The problem with LiveJournal is less one of LiveJournal, and more one of *growing up*. The problem isn't that LiveJournal went away -- though I'll admit that some people might have changed their behavior because of that -- it's because we grew up and got jobs, at least, as a group as a whole. (The median age of LiveJournal users went up by about 6 months every year I was on the service and they still published stats -- though younger people were still joining, there was definitely a specific age bias towards being on LJ.)
It's a shame that as we grow up, we lose connections with people we cared about in the past. I think the reason that this is less obvious now than it was a decade ago is that Facebook -- and all of the other social networks to a lesser extent -- keep pushing that information back in front of us.
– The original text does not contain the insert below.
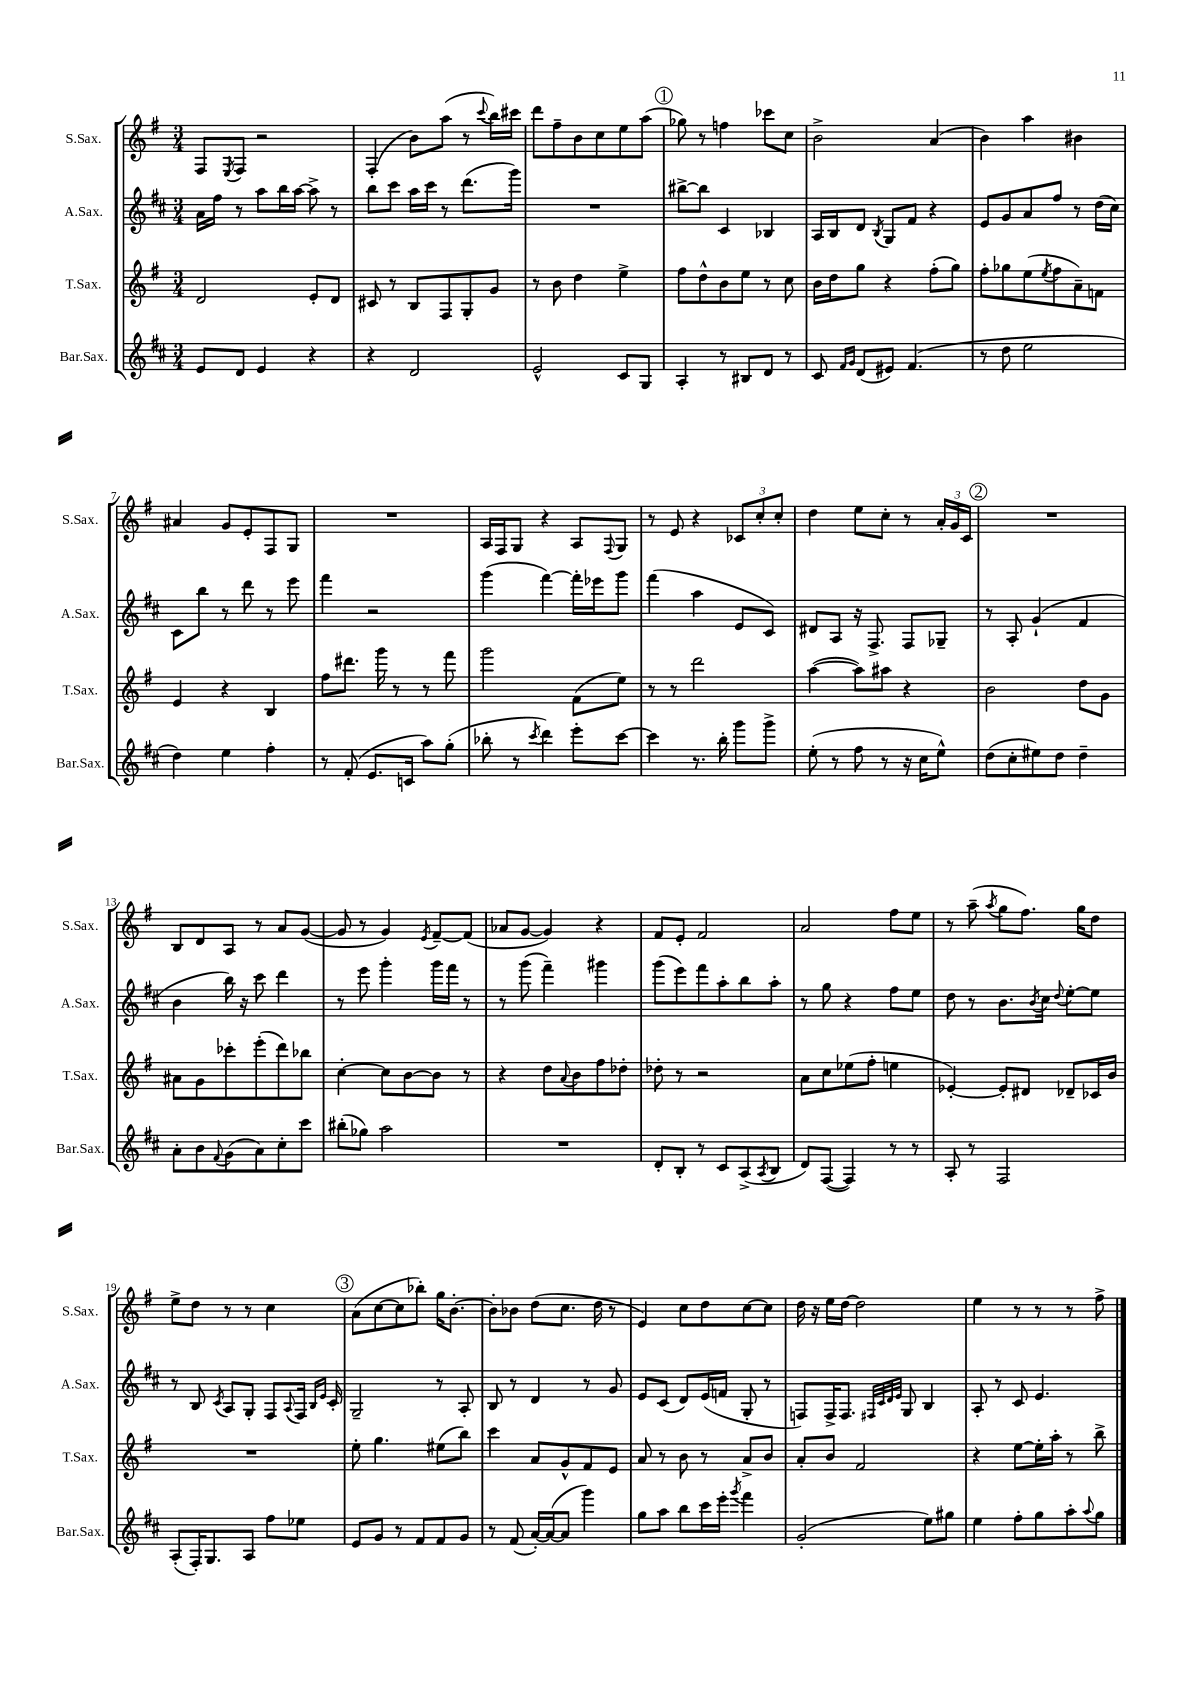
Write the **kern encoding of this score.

We don't forget about people, drift away, and move on: as long as we had their email, or we shared a social group, we will always find them on Facebook, or they will find us, and we'll still stay connected in various ways. Whereas before, you might only hear from most of these people at your high school reunion, now, you constantly know what crop they're looking for in Farmville.
I'm not going to say that this is necessarily the entire situation -- certainly, LJ's changes accelerated people running away from it -- but I know that for me personally, the thing is that I value my privacy more now than I did a decade ago. I'm wantonly open with most of my life -- but I've become mature enough and sure enough in my thoughts that I no longer want to open every thought I have up to another 150 people to tell me what's wrong with it or second guess me; I no longer want to engage in the active debate about what I'm doing with my life, and some of the other people that I know well enough feel the same way, though I bet they wouldn't articulate it that way.
I think that's actually a big reason why a lot of people made parts of their journal history private, or deleted their entire journals entirely. From a more adult point of view, the things we shared on LiveJournal aren't things that we would share today; they weren't things that we could stand behind a decade later and say "Yeah, posting that on the internet to my closest 200 friends was a great idea, and I'd do it again today."
Anyway, I mostly just wanted to say that I think you're right: LJ was what it was because of who we were at the time. And a big part of why it went away is because *we grew up*. It's not the only part, and it certainly happened faster for other reasons, but no massive changes have taken place to the infrastructure since 2007ish -- nothing much more drastic, in reality, than occurred prior to that. Complain all you want about management not caring, management *never* cared :) What changed, more than anything else, is *us*.